Do we need to find a term to replace “citizen archivist” and what is a "citizen archivist" anyway?

On Friday, archivist Kate Theimer posted on her ArchivesNext blog a post that she titled "Why we need to find a term to replace “citizen archivist.” The discussion relates to my earlier posting this week that discussed the need to think about our terminology and its evolution. [Blog Versus Diary: Just New Technology or a Whole New Way of Thinking?] Please see Kate's original post. I've pasted the response that I made on her site below:

I don’t find the use of the term “archivist” by non-professionals objectionable, but I think there is a need to raise awareness about exactly what a professional archivist does.

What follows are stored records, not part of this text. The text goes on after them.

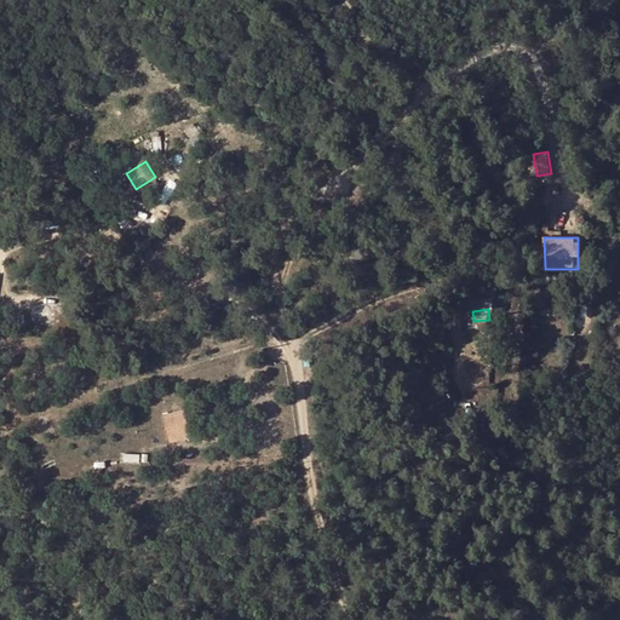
[(534,327),(521,328),(523,346),(535,345),(534,327)]
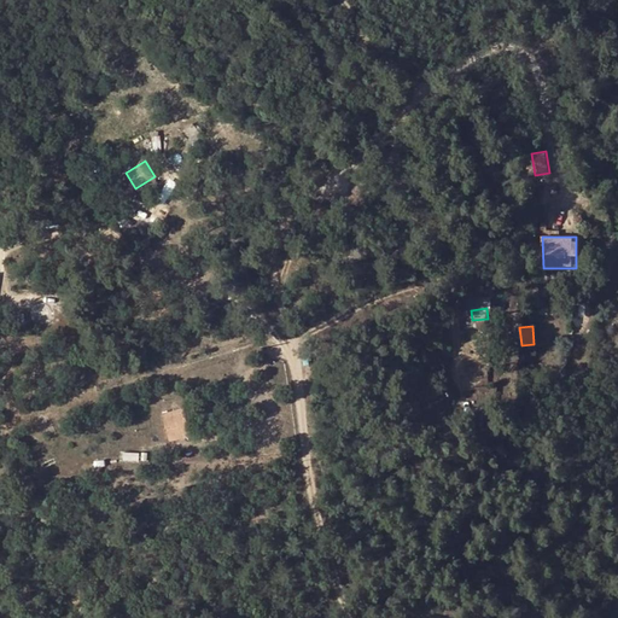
[(522,345),(519,327),(512,328),(514,347),(522,345)]
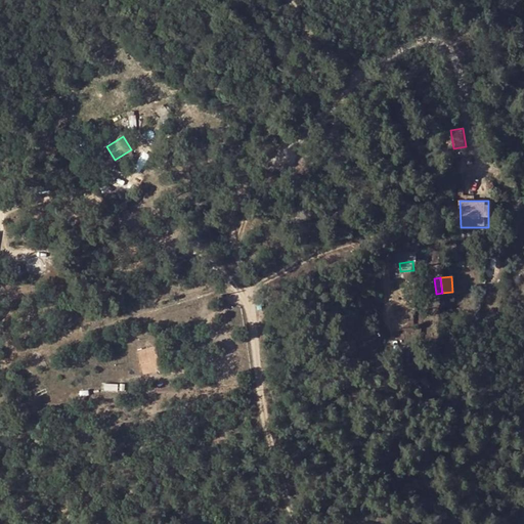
[(151,359),(138,364),(141,373),(155,366),(151,359)]
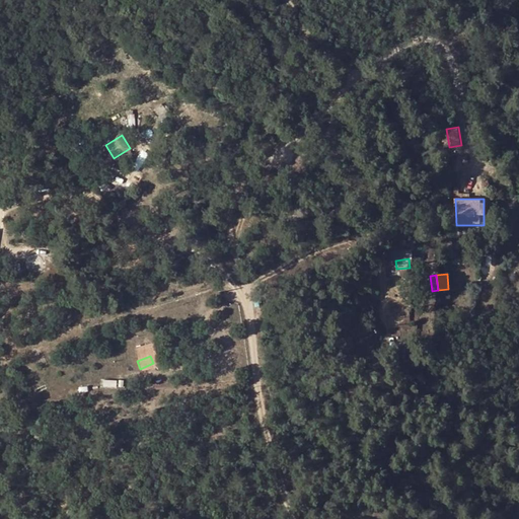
All buildings are outlined.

I don’t think “citizen archivist” helps raise that awareness and I agree with Kate that the term muddies the waters. In my upcoming book “Cultural Heritage Collaborators: A Manual for Community Documentation” I discuss Cultural Heritage Collaborators as those working to preserve cultural heritage and the documentary record. This group includes professionals in the LAM and quasi-professionals who are required to care for records, but who may not be as concerned about the cultural nature of items. This group includes people such as some records managers and municipal clerks. I identify a final group that I call the Non-professionals. These are people who have some interest in records or history, but who may not have the training or background to properly care for archival materials. This includes volunteers, civic association secretaries, business administrators and the like. I would like to see the development of “sexier” terms to describe each collaborator, but I also want to see the emphasis on partnership heightened. (I’m lack of a better term than sexy on a Sunday afternoon, so please forgive me.) If we can come up with terms that balance the idea of needing professional expertise to care for records for posterity with the idea that records are important to everyone, I think it would be a great service to our profession and would make great strides toward more effective outreach. “Unmudding” our terminology, as I discussed on my ArchivesInfo blog earlier this week, can only help us and lead to better care of archives in general.